4. A developer is writing a query in Microsoft Fabric SQL database to identify potential duplicate customer records by comparing last names. The business requirement is to flag pairs of customers whose last names are highly similar but not necessarily identical (e.g., 'Smith' vs 'Smyth'). The dataset contains approximately 2 million customer records. Which function or approach is MOST appropriate for this task?

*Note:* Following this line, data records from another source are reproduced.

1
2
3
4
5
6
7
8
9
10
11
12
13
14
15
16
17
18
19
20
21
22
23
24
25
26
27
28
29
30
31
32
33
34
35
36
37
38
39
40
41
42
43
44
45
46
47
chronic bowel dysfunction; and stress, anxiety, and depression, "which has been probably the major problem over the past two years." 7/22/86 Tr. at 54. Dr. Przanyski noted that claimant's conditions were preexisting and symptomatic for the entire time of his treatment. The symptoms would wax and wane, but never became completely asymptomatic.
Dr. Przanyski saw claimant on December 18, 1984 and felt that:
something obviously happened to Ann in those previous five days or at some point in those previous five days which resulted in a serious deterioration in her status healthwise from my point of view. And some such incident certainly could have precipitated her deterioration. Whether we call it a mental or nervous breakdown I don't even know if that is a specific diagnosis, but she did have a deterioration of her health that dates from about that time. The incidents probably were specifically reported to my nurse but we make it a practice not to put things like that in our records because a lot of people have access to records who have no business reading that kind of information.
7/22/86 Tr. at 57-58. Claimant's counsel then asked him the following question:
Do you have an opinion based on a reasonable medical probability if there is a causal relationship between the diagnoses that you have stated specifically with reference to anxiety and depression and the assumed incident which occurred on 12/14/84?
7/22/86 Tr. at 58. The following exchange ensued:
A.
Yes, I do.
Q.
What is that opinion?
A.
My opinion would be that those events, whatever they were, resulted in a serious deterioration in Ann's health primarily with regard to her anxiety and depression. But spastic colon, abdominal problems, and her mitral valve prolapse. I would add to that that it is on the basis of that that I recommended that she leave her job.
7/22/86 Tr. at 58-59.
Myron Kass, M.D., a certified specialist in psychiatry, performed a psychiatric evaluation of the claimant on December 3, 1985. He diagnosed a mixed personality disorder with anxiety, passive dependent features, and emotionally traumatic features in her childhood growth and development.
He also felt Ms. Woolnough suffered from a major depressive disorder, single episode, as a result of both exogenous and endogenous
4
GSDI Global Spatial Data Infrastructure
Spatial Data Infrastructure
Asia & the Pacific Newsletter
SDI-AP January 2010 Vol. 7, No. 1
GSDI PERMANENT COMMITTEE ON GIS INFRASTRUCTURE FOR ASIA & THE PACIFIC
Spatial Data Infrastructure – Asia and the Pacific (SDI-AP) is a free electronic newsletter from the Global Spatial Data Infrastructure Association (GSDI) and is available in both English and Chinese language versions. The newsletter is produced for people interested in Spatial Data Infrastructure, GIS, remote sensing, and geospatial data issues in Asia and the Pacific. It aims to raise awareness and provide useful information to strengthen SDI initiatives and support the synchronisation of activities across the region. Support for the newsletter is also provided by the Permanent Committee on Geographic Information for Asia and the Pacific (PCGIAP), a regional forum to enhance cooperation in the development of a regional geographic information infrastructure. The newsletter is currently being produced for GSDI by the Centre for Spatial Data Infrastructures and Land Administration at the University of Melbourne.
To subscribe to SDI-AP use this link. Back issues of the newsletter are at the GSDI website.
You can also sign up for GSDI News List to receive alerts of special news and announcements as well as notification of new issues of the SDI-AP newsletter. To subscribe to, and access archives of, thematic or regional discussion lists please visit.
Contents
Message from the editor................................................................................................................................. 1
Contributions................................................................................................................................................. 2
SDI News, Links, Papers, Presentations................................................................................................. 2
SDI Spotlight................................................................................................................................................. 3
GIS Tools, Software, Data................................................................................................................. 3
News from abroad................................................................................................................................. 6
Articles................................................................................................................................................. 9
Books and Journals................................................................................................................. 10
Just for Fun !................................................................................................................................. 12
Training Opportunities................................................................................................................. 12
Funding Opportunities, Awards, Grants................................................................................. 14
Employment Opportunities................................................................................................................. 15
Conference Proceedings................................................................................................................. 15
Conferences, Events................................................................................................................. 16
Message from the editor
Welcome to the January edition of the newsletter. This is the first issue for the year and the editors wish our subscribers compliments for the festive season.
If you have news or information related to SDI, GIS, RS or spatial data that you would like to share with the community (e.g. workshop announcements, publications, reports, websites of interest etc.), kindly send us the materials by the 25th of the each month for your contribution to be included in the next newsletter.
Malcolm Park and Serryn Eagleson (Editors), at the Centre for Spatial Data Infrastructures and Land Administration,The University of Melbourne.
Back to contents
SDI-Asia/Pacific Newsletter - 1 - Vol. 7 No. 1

  • A. Use SOUNDEX() combined with DIFFERENCE() to group phonetically similar last names.
  • B. Use JARO_WINKLER_DISTANCE() to compute a similarity score between last name pairs and filter on a threshold.✓ Correct
  • C. Use EDIT_DISTANCE() and flag pairs where the distance equals zero.
  • D. Use REGEXP_LIKE() with a pattern that matches common name variants.
Explanation

Option B is correct: JARO_WINKLER_DISTANCE returns a normalized similarity score (0–1) that is specifically designed for short strings like names and is well-suited for fuzzy matching of name variants like 'Smith'/'Smyth'; filtering on a threshold (e.g., >= 0.92) correctly identifies near-duplicates. Option A is wrong because SOUNDEX/DIFFERENCE is a coarse phonetic algorithm that produces many false positives and misses non-phonetic variations; it is also not a Fabric-native fuzzy match function. Option C is wrong because EDIT_DISTANCE equal to zero means the strings are identical, which is exact matching, not fuzzy matching. Option D is wrong because REGEXP_LIKE matches against a fixed pattern; it cannot generically identify arbitrary near-duplicate name pairs without a pre-enumerated list of variants.

5. You are writing a query in Microsoft Fabric SQL database against a graph database. The nodes table is called Person and the edges table is called Follows. You need to find all people that a given user (UserID = 42) follows who also follow that user back (mutual follows). Which query fragment correctly uses the MATCH clause for this pattern?

  • A. WHERE MATCH(p1-(follows)->p2) AND p1.UserID = 42
  • B. WHERE MATCH(p1-(follows)->p2 AND p2-(follows)->p1) AND p1.UserID = 42
  • C. WHERE MATCH(p1-(follows)->p2-(follows)->p1) AND p1.UserID = 42✓ Correct
  • D. WHERE MATCH(SHORTEST_PATH(p1(-(follows)->p2)+)) AND p1.UserID = 42
Explanation

Option C uses the correct MATCH syntax for a cyclic graph pattern: p1 follows p2, and p2 follows p1, expressed as a single chain p1-(follows)->p2-(follows)->p1. This correctly models mutual follows. Option A only checks that p1 follows p2 but does not verify the reverse relationship. Option B is syntactically invalid—AND inside the MATCH clause is not a supported construct in T-SQL graph MATCH; multiple patterns are expressed as a chain or by referencing the same nodes. Option D uses SHORTEST_PATH, which is for finding paths of variable length and is not appropriate for detecting a simple two-hop cycle between known nodes.